[Structured page parsing data]
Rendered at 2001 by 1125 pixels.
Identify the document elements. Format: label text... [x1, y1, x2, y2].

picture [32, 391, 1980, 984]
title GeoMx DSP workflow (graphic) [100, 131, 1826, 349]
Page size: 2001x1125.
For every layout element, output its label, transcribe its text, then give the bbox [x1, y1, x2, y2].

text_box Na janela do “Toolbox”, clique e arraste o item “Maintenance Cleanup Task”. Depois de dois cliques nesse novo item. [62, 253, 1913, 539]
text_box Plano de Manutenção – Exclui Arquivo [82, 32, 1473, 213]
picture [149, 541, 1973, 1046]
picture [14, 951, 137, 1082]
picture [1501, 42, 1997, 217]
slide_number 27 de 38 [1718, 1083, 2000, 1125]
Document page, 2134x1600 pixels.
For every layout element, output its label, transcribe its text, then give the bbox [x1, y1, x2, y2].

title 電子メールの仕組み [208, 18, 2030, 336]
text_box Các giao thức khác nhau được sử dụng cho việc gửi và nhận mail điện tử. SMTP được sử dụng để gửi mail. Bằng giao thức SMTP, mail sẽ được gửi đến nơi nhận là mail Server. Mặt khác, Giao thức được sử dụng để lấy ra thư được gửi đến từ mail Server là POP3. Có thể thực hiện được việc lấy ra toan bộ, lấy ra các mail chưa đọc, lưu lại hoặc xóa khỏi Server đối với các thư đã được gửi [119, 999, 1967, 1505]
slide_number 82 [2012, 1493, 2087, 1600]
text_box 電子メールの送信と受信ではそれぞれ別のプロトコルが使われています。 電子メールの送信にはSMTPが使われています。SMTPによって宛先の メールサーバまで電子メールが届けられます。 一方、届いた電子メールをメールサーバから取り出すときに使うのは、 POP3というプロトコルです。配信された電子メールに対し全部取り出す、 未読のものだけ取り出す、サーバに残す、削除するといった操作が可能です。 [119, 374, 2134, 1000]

▶ **REQUIRED WORK**:
I'd like the lines above from the one with "Identify the document" up to and including the one with "Page size: 2001x1125." copied exactly, with no other lines.

▶ **EXERCISE OUTPUT**:
Identify the document elements. Format: label text... [x1, y1, x2, y2].

picture [32, 391, 1980, 984]
title GeoMx DSP workflow (graphic) [100, 131, 1826, 349]
Page size: 2001x1125.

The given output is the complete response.